RTAG, a new tool created by School of Computer Science researchers, makes investigating cyberattacks across multiple computers on a network more efficient by reducing attack analysis times by as much as 90 percent.
Many cyberattacks are investigated using dynamic taint analysis. This approach monitors how data flows through a system by labeling inputs and tracking them as the software processes them. Yet taint analysis normally uses considerable time and memory, making it a slow and expensive method. It also can track on only one computer (or host) in the network, making a large-scale attack hard to follow.
RTAG, however, makes the attack analysis independent, so each investigation can be performed in parallel. It also distributes tags according to the size of the problem, optimizing memory.
RTAG deploys three methods to make investigations more efficient:
1. Record-replay separates dynamic taint analysis from execution runtime, which allows the system to work more efficiently. Because the analysis and resolving tag processes are not entirely synchronized, they can be performed in parallel.
2. Syscall-level provenance simplifies the workload of dynamic taint analysis. It also advises tag allocation in a more efficient way.
3. Embedded tags allow the tag to move from one host to another, enabling the investigation to take place on more than one computer and shorten the workload.

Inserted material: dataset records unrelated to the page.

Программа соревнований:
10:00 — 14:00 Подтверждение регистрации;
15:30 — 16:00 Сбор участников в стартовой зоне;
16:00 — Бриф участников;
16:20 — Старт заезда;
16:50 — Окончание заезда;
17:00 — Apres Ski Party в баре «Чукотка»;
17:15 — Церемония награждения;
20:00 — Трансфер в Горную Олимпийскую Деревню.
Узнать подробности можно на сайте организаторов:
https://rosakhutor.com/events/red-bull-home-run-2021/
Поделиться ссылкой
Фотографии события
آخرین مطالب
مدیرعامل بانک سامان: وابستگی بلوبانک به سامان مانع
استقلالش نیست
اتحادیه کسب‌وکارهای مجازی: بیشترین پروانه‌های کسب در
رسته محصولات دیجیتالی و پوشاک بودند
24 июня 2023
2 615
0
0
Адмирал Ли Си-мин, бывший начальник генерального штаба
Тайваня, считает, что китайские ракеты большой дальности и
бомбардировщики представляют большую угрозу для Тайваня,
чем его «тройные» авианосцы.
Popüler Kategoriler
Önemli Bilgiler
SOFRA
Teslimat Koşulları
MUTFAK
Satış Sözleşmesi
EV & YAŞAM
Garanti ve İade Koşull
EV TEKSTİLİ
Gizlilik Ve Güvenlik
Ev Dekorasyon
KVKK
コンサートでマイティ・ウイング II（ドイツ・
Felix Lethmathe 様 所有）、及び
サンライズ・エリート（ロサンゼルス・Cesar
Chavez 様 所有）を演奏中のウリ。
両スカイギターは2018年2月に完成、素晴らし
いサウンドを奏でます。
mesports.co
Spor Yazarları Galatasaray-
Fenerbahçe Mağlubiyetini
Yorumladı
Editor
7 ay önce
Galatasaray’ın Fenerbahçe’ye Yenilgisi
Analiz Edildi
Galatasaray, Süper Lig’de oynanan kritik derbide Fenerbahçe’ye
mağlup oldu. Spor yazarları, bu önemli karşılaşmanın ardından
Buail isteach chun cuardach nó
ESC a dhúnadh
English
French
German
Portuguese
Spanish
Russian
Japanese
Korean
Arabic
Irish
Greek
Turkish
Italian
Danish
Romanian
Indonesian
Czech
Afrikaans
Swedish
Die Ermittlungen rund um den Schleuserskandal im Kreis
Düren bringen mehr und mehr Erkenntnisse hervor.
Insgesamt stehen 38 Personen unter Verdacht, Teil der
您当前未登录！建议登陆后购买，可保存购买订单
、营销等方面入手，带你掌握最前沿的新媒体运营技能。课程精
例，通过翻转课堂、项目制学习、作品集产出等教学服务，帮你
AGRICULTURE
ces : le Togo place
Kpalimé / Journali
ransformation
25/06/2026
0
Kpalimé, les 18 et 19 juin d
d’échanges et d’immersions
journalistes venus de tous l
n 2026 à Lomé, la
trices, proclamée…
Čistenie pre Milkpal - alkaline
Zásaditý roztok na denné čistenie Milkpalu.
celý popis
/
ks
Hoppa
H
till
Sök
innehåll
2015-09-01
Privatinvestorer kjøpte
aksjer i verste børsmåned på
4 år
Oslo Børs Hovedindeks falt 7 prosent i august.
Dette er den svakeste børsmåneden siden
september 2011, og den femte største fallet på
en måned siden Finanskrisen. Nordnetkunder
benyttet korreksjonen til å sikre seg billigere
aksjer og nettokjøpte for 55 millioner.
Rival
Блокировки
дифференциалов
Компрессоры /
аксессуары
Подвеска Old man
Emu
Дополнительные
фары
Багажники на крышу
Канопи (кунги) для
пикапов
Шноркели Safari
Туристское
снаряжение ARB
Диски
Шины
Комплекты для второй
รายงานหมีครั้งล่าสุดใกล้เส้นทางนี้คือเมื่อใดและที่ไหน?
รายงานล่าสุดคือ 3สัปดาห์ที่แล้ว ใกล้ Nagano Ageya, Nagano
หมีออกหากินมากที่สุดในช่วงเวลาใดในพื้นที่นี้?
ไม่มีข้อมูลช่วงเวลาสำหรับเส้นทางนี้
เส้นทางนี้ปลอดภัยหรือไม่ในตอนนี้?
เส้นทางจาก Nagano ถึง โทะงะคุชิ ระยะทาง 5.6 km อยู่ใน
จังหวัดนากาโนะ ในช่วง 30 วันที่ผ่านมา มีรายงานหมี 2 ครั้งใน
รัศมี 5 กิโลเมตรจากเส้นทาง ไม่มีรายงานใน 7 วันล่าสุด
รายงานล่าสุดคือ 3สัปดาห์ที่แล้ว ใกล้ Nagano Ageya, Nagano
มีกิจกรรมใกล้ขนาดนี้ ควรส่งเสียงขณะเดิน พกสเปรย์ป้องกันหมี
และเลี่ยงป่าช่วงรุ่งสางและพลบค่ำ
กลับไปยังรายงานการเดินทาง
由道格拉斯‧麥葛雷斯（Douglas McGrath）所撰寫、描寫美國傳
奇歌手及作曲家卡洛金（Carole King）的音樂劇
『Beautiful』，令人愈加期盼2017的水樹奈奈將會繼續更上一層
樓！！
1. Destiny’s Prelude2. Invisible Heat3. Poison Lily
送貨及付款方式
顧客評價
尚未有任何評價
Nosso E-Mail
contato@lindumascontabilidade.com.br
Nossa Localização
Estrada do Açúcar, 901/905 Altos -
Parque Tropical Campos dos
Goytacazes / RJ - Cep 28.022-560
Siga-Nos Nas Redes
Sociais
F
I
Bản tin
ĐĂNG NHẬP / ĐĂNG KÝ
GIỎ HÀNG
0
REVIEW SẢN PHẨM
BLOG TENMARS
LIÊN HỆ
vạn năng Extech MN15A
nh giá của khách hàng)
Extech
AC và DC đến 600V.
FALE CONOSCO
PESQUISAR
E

“RTAG is an important cornerstone technique for enabling practical investigation on multi-host attacks, which are more prevalent these days,” said Ph.D. student Yang Ji.
RTAG decreases memory consumption by up to 90 percent and reduces overall analysis time by 60 to 90 percent compared to previous investigation systems.
RTAG is part of a $4.5 million Defense Advanced Research Projects Agency (DARPA) and Air Force Research Laboratory (AFRL) project called THEIA. The objective is to improve how data is tracked between computers, internet hosts, and browsers for optimized cybersecurity.
The researchers presented this result at USENIX in the paper Enabling Refinable Cross-Host Attack Investigation with Efficient Data Flow Tagging and Tracking by SCS Ph.D. students Ji, Mattia Fazzini, Joey Allen, and Evan Downing; postdoctoral fellow Sangho Lee; and Assistant Professor Taesoo Kim, Professor Alessandro Orso, and Professor Wenke Lee.